Recorded data

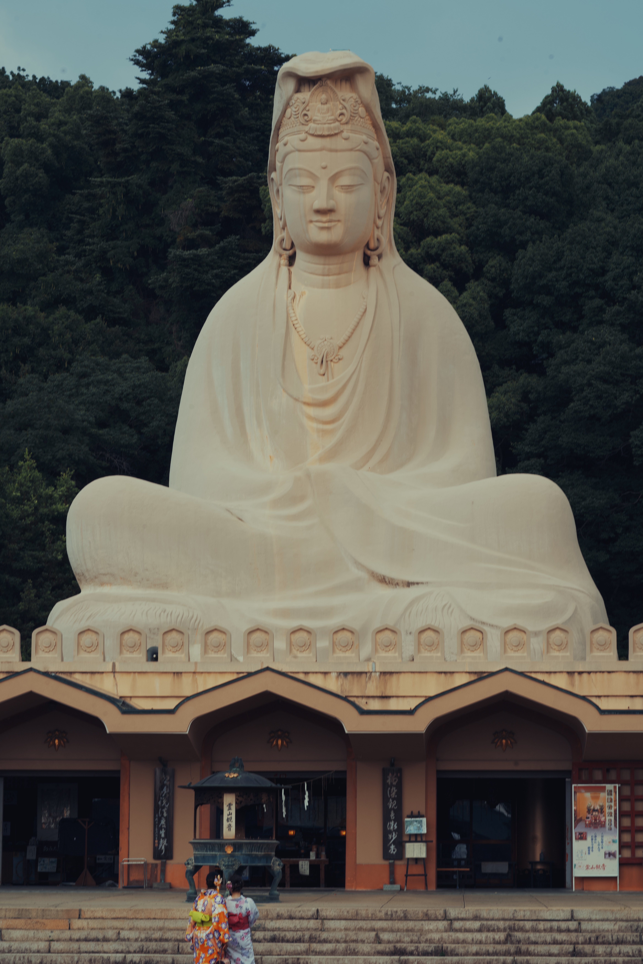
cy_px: 482
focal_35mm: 90
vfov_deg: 22.6
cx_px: 322
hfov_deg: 15.2
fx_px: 2411
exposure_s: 1/30
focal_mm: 90
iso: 80
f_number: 16
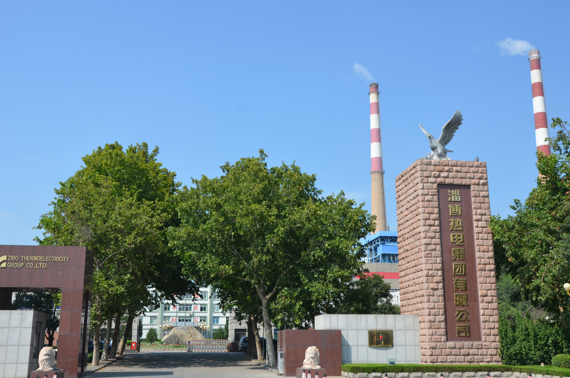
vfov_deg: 34.1
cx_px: 288
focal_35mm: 39
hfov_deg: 49.6
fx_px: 616
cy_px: 190
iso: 110
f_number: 8
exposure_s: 1/250
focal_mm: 24
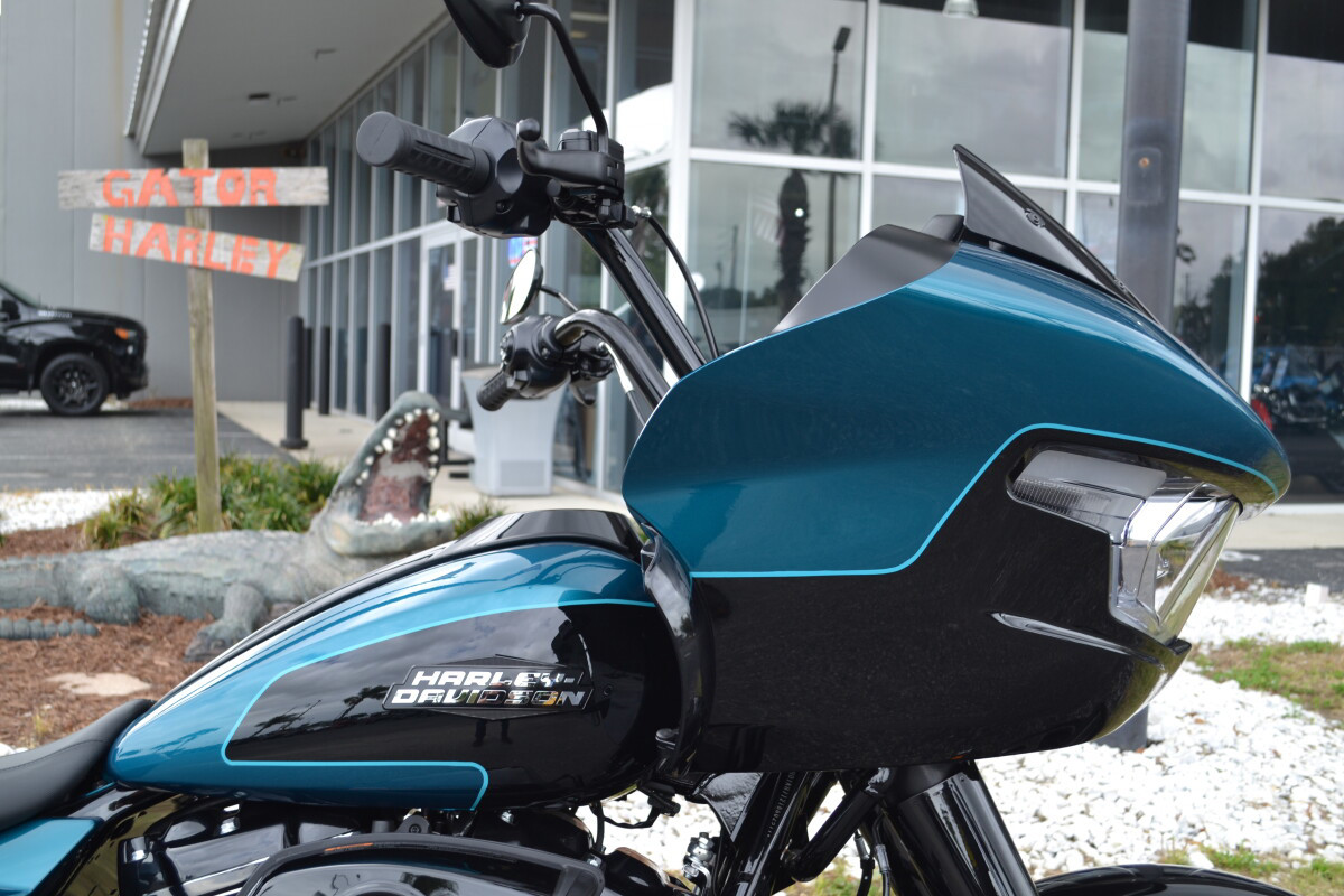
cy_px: 448
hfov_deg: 49.6
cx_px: 672
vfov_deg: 34.2
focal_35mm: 39
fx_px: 1456
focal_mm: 26
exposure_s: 1/125
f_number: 5.6
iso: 125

> [Task instructions]:
Only the text of the records is to be reproduced exactly; skip the pictures.

> [Final answer]:
cy_px: 482
focal_35mm: 90
vfov_deg: 22.6
cx_px: 322
hfov_deg: 15.2
fx_px: 2411
exposure_s: 1/30
focal_mm: 90
iso: 80
f_number: 16
vfov_deg: 34.1
cx_px: 288
focal_35mm: 39
hfov_deg: 49.6
fx_px: 616
cy_px: 190
iso: 110
f_number: 8
exposure_s: 1/250
focal_mm: 24
cy_px: 448
hfov_deg: 49.6
cx_px: 672
vfov_deg: 34.2
focal_35mm: 39
fx_px: 1456
focal_mm: 26
exposure_s: 1/125
f_number: 5.6
iso: 125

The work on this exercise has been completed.